Sleazy: If they're just fully into it, when they buy our products and come to the show, they're up front, they're enthusiastic, they have a good time, but they're not destructive to us, you know, and hopefully not too destructive to the other fans, I would say that's typical. I don't know what they do at home.

Are you all now very rich?

Sleazy: No, very far from it.

Sexecutioner: (Looking up from some sowing of his costume padding) We're below poverty level.

But why do you do it then?

Sleazy: Because we love it.

A great phrase to end this interview, I should think.

 

The various members of Gwar go about their business, but I take my chance to ask if perhaps Slymenstra Hymen is around. Chuck is so friendly as to fetch her from the tour bus during which time I am alone in the Gwar tent. I don't know why, but it's a weird experience of some kind. I find myself gazing at Slymenstra's spiked bra next to the prop coffin, have to tear off my gaze.
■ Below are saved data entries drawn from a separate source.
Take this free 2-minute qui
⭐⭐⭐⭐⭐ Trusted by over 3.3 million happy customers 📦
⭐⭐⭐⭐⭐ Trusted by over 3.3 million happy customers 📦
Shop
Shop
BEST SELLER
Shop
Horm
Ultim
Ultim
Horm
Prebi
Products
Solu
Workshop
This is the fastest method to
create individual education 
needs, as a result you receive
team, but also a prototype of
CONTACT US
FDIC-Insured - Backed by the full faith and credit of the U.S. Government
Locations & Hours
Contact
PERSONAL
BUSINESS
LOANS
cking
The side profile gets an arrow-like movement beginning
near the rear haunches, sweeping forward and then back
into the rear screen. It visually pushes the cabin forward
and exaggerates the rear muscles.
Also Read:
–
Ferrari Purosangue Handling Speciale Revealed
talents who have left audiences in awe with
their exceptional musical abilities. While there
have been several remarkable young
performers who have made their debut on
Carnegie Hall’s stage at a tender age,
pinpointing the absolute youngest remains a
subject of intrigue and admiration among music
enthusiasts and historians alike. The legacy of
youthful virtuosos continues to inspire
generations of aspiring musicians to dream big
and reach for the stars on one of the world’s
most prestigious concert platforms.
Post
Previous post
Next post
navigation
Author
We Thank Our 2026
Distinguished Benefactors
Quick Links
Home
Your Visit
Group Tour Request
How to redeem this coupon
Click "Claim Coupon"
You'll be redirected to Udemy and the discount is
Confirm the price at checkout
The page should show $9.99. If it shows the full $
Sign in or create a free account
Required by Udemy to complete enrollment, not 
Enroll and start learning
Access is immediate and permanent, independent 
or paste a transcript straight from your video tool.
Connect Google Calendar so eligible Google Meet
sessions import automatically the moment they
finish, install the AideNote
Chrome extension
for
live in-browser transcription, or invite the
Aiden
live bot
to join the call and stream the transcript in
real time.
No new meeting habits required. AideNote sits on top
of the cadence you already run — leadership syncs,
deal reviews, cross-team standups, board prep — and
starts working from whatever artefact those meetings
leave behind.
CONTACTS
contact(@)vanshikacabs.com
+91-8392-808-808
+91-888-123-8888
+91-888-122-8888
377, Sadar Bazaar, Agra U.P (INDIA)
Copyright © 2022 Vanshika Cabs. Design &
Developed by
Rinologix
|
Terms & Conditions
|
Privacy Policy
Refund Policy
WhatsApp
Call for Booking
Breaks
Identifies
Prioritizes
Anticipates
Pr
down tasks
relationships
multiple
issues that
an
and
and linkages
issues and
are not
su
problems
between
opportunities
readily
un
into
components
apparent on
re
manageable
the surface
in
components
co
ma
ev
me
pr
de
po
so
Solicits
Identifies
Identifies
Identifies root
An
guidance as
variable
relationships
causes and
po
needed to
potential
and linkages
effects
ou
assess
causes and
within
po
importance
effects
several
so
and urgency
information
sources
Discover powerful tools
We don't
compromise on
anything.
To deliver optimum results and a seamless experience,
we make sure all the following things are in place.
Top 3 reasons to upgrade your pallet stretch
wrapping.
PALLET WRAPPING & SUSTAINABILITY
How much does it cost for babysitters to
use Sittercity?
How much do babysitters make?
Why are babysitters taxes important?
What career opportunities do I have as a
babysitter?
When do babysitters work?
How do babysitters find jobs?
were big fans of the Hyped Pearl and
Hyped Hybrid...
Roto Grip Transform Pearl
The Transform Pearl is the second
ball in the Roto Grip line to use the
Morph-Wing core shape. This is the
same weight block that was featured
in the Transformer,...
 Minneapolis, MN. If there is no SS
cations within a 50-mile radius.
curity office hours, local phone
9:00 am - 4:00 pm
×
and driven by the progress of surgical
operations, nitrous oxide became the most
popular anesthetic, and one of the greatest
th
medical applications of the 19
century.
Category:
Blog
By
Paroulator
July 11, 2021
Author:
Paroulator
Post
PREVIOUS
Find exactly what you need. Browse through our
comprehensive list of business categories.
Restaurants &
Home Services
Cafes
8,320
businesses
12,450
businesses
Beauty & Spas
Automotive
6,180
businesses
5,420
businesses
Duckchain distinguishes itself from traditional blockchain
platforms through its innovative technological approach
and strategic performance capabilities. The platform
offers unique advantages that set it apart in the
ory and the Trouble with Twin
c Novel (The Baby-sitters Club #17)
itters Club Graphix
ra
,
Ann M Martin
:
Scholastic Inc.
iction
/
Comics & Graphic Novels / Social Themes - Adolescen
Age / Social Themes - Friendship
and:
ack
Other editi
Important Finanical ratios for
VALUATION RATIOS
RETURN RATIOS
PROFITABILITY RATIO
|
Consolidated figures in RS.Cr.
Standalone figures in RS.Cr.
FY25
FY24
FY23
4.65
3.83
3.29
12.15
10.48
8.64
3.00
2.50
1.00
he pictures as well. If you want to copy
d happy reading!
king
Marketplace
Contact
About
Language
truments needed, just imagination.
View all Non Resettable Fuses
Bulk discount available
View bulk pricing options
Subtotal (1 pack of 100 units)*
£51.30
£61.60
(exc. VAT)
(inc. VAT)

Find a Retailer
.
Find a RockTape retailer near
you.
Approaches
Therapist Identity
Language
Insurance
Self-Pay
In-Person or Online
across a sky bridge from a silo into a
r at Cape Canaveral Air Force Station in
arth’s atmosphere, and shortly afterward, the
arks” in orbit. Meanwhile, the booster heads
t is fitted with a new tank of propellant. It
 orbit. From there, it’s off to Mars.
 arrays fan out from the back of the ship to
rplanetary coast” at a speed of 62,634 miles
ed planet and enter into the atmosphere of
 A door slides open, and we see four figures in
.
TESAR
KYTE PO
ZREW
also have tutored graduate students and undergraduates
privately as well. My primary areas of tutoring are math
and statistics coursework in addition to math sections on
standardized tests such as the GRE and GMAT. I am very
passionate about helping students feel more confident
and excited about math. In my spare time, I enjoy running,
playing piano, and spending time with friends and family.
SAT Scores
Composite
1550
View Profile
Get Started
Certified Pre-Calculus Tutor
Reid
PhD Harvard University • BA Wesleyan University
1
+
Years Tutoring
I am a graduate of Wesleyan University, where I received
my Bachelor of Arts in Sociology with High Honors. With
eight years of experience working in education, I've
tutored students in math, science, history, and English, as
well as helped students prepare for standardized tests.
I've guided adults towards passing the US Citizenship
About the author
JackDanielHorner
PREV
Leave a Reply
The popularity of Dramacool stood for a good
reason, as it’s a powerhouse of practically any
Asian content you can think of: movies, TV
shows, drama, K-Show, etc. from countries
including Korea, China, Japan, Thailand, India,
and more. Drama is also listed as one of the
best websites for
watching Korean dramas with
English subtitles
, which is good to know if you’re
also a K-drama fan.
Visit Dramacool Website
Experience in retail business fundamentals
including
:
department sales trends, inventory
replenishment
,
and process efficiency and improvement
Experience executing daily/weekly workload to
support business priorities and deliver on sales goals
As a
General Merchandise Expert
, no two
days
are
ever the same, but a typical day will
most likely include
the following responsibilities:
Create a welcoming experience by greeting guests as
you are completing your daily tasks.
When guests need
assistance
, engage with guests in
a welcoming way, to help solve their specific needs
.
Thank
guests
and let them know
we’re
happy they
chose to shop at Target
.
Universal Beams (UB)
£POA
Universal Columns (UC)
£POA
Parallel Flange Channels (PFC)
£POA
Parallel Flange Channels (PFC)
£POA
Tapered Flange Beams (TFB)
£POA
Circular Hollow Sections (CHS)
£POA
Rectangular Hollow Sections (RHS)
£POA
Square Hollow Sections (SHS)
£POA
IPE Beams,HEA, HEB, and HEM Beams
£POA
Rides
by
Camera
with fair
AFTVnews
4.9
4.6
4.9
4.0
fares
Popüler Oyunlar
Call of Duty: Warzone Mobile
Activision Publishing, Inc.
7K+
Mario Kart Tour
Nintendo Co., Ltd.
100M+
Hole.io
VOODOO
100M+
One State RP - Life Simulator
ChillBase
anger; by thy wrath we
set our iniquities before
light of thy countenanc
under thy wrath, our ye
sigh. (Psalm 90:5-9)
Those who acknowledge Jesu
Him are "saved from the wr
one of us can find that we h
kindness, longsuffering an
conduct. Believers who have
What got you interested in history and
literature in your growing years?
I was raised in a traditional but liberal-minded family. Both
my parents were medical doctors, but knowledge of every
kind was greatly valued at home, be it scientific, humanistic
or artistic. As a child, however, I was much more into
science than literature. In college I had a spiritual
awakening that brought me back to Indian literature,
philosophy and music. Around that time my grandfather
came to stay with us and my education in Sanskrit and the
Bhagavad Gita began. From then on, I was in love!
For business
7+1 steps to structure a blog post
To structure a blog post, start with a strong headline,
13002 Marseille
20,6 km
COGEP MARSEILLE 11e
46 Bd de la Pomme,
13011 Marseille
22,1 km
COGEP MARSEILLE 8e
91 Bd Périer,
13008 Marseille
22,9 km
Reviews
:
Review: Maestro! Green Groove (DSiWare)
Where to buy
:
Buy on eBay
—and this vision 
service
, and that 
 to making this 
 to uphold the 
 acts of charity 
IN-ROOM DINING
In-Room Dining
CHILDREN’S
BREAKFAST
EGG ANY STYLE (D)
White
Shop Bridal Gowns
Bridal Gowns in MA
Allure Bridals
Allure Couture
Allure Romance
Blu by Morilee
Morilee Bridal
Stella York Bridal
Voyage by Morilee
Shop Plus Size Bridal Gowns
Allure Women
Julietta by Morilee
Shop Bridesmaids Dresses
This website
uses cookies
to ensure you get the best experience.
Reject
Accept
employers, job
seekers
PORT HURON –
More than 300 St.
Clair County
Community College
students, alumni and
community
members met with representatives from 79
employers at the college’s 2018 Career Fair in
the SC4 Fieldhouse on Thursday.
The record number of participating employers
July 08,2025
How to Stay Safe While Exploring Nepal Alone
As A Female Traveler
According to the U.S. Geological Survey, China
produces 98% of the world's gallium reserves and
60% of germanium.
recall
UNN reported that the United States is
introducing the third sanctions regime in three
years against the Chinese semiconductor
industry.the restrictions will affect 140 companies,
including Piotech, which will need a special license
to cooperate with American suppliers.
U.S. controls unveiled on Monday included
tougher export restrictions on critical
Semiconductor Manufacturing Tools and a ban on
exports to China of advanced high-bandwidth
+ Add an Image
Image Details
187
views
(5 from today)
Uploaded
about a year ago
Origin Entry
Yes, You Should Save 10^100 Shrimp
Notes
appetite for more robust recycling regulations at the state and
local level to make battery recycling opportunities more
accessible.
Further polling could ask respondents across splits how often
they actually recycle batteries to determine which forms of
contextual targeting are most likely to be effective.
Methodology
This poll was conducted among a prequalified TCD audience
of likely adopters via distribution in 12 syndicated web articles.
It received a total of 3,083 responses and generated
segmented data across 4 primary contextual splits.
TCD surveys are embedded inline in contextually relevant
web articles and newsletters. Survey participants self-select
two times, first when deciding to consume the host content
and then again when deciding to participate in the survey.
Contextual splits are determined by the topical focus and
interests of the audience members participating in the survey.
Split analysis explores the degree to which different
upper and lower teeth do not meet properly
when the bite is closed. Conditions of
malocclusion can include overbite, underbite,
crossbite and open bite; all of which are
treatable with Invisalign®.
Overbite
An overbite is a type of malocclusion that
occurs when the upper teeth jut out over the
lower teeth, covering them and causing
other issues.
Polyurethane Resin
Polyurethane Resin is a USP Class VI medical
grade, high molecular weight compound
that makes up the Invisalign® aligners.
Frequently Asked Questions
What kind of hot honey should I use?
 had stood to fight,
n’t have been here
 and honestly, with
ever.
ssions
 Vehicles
After a while she walks in, a totally normal girl with tangly medium-length hair and a zany giggle bordering on the nervous. She seems not very sure of herself, quite on the contrary to her stage presence (this total antagonism between reality and stage presence made me wonder about the true penis size of lead singer Dave "Oderus Urungus" Brockie <grin>). Chuck sits down with a large notebook, doing some drawings on a concept he has for an upcoming tour with a few other bands called (I seem to recall off the top of my head) "Organised Chaos". And Gwar pales when he describes the two other bands that will be on that tour - one of them with something involving vicious machines hurling pig carcasses and some other machines incinerating them while in the air. Really weird.

I leave Chuck to his brainstorming and have a very short talk with Ms. Hymen, faithfully captured on tape.

What's your age?

Slymenstra: I'm 26 million years old.

So you're 26?

Slymenstra: Yeah <giggles zanily>.

What's your real name?

Slymenstra: Danielle, but sometimes I spell it D-A-N-Y-E-L-L. It's French. My father is from France. You know, Americans always say they're from somewhere.

We continue talking in short about some of the video game projects, and after that she goes off to do something important.